§ OBJETIVO DA TAREFA
Pode transcrever, sem qualquer alteração, tudo o que vai desde "A insistência nos" até "e na Zâmbia." no texto sobre os prisioneiros da SWAPO?

§ EXCERTO DO DOCUMENTO
======

Segundo escreve Peter Stiff no seu livro “Nine Days of War – Namibia: Before, During and After”, os ex-prisioneiros da SWAPO confirmaram, colectivamente que, pelo menos mais 2.000 ainda se encontravam nos campos de detenção da SWAPO em Angola e na Zâmbia e que cerca de 300 pessoas estavam desaparecidas.
A insistência nos relatos relacionados com a presença de mais 2.000 prisioneiros levou “Pik” Botha, no dia 6 de Julho de 1989, a expressar a sua preocupação em relação à segurança dos mesmos, dizendo recear que eles pudessem ser assassinados a qualquer momento. Este alarido constituía uma outra falácia dos sul-africanos, porquanto a SWAPO, supervisionada pelas Nações Unidas, libertou todos os prisioneiros. O próprio SecretárioGeral da SWAPO, Toivo ya Toivo, ofereceu duas opções aos prisioneiros: a oportunidade de reintegração na SWAPO ou serem repatriados para a África do Sul. Grande parte dos prisioneiros decidiu ser reintegrada e, em seguida, a SWAPO destruiu os campos de detenção em Angola e na Zâmbia.

======

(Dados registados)
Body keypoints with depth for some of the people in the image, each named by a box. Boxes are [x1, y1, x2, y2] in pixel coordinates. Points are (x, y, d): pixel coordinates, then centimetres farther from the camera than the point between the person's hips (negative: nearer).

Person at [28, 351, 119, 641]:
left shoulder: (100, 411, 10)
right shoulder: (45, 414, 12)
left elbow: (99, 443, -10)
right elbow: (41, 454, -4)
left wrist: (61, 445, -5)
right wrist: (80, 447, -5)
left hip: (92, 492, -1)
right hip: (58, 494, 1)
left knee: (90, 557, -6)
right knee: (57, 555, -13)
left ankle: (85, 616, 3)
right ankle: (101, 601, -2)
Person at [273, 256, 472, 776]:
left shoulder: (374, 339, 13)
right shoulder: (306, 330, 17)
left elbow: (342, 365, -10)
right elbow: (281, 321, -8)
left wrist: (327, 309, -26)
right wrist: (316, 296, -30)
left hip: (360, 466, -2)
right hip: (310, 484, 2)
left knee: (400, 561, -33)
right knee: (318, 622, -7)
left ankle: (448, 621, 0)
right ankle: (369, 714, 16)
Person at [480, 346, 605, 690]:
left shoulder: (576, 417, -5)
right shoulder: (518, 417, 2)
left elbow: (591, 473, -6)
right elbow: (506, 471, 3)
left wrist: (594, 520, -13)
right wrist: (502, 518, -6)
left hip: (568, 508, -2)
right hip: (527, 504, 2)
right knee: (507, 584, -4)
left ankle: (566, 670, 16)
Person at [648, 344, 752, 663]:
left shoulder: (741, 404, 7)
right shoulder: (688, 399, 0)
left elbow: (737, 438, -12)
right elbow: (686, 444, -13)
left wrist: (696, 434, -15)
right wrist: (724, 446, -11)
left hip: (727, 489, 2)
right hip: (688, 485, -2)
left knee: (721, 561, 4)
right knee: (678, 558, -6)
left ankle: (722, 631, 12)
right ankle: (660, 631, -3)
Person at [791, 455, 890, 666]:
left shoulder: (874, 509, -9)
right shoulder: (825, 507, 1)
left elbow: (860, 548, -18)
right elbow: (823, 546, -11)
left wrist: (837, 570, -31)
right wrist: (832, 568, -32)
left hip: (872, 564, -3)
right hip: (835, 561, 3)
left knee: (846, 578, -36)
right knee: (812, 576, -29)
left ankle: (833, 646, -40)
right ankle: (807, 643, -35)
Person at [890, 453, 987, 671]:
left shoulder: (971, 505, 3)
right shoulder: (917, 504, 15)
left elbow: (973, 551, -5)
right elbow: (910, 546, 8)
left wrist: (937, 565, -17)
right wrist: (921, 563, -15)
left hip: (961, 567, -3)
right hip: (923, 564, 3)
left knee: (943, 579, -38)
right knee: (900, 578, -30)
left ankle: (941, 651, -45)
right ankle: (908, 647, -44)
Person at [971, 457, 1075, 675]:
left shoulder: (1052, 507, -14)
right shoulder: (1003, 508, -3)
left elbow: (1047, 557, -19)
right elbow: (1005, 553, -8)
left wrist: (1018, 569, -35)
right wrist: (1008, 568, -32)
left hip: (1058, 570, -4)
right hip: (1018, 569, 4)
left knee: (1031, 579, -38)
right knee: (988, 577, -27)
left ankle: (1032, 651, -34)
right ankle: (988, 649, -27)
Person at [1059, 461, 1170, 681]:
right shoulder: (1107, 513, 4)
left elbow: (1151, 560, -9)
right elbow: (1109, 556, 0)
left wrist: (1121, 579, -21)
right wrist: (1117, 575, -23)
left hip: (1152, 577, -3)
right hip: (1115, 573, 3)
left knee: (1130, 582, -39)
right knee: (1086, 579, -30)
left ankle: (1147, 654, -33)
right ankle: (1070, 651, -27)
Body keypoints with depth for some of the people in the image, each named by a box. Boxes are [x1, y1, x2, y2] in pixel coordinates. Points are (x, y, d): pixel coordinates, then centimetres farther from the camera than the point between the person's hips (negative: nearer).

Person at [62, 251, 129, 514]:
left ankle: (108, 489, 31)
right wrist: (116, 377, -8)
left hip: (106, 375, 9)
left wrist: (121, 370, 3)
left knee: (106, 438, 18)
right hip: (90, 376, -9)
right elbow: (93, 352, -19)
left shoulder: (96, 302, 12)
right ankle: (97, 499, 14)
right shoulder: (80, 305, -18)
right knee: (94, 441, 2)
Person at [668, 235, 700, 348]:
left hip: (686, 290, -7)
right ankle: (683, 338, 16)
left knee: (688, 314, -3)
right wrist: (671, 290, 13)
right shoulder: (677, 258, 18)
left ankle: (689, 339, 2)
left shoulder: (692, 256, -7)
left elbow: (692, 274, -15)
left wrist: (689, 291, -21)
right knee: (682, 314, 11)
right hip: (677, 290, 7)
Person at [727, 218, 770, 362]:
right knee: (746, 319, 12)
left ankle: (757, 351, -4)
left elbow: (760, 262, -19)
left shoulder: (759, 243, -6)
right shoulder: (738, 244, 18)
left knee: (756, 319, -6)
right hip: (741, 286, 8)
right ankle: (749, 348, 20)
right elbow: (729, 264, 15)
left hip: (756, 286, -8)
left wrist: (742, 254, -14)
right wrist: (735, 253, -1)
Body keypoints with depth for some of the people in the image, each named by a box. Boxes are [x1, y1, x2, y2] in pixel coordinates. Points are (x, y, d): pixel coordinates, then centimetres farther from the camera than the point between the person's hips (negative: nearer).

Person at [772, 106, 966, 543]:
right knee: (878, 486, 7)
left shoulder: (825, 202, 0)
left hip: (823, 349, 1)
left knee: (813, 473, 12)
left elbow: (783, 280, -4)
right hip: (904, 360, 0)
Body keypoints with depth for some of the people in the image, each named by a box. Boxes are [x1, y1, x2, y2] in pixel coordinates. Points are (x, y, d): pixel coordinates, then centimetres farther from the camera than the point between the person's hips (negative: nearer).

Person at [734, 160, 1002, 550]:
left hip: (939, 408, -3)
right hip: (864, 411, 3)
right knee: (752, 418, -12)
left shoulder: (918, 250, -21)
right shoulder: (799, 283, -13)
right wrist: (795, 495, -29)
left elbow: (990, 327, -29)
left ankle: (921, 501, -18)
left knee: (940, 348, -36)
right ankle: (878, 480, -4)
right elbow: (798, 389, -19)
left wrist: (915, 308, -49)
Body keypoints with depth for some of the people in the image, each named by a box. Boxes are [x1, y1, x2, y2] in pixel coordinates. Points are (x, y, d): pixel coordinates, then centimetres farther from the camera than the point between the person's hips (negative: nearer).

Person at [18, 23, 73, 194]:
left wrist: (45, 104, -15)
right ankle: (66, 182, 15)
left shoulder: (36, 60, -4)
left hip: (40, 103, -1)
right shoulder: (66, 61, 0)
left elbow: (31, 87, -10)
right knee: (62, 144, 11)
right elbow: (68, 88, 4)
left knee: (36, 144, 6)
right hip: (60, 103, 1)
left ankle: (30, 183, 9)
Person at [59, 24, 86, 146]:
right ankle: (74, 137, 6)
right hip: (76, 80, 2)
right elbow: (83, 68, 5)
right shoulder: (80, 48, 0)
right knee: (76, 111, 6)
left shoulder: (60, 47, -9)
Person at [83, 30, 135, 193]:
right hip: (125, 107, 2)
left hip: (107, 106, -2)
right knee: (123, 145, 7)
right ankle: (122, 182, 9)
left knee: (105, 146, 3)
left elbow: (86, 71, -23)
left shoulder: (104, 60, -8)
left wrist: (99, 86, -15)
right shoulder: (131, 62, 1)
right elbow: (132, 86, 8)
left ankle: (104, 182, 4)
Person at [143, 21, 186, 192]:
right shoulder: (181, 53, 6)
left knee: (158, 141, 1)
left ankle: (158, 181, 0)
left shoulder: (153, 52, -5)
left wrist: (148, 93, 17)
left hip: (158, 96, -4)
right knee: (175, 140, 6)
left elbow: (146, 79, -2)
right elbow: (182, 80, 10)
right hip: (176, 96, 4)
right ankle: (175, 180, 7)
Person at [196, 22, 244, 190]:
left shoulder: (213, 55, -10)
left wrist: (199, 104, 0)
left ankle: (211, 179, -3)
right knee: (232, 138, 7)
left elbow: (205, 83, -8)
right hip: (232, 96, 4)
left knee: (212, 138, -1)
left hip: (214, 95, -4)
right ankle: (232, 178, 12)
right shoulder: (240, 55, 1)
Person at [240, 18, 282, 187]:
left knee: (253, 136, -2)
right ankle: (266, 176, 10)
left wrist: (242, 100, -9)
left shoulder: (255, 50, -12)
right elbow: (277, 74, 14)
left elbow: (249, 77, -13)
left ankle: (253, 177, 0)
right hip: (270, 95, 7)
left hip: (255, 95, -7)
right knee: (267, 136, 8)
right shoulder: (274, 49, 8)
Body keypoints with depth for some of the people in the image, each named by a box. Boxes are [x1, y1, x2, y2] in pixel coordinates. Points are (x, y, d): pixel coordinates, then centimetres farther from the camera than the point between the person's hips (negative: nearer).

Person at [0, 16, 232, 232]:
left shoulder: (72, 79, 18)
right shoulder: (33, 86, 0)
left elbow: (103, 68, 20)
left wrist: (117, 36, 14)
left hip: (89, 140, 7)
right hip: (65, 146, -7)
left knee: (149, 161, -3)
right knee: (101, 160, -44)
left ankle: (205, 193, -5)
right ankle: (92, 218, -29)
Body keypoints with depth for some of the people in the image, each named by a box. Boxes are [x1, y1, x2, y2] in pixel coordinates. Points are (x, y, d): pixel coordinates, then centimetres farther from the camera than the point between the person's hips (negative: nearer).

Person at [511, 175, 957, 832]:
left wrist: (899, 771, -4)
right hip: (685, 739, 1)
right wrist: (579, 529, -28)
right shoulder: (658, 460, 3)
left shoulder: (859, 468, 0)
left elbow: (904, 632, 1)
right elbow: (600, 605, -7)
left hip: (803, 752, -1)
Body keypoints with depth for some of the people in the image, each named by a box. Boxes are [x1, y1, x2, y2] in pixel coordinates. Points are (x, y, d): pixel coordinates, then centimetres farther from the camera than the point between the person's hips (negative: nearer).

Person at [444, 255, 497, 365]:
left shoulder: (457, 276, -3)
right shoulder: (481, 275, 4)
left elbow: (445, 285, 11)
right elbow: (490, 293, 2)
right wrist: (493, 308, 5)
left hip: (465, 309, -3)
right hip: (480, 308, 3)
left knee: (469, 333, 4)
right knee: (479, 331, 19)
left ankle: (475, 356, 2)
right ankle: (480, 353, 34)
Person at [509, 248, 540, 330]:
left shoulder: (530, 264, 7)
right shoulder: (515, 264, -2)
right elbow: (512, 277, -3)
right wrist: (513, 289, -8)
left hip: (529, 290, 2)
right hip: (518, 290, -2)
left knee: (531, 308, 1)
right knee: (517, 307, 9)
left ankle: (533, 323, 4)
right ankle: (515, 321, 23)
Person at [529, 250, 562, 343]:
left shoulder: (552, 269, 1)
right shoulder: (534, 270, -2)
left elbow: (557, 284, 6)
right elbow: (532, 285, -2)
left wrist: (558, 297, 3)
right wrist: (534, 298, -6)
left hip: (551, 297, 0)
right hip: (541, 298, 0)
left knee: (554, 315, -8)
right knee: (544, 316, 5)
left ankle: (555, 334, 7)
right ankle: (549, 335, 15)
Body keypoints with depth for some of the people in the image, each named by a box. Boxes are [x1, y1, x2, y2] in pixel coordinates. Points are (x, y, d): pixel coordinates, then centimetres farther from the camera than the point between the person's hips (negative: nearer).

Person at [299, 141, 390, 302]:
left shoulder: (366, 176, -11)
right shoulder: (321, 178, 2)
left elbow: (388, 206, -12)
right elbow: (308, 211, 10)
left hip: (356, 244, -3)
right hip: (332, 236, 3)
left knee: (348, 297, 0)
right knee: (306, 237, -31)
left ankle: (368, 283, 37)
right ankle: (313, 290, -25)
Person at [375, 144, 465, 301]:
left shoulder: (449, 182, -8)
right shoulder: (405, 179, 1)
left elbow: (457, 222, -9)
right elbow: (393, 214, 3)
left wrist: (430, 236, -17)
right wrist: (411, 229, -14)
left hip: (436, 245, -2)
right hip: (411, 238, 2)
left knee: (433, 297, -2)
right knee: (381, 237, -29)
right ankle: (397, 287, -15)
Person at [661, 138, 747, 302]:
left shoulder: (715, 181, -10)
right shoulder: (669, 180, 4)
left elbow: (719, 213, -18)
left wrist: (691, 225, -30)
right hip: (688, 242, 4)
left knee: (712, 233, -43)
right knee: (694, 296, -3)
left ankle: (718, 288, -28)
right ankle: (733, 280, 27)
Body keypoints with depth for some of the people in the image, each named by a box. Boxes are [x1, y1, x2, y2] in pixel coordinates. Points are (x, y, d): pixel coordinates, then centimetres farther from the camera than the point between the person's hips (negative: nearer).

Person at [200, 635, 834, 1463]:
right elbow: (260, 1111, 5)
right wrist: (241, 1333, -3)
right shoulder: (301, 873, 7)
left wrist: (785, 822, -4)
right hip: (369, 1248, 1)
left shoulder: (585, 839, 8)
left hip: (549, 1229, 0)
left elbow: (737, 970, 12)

======

§ ÁREA DE RESPOSTA
A insistência nos relatos relacionados com a presença de mais 2.000 prisioneiros levou “Pik” Botha, no dia 6 de Julho de 1989, a expressar a sua preocupação em relação à segurança dos mesmos, dizendo recear que eles pudessem ser assassinados a qualquer momento. Este alarido constituía uma outra falácia dos sul-africanos, porquanto a SWAPO, supervisionada pelas Nações Unidas, libertou todos os prisioneiros. O próprio SecretárioGeral da SWAPO, Toivo ya Toivo, ofereceu duas opções aos prisioneiros: a oportunidade de reintegração na SWAPO ou serem repatriados para a África do Sul. Grande parte dos prisioneiros decidiu ser reintegrada e, em seguida, a SWAPO destruiu os campos de detenção em Angola e na Zâmbia.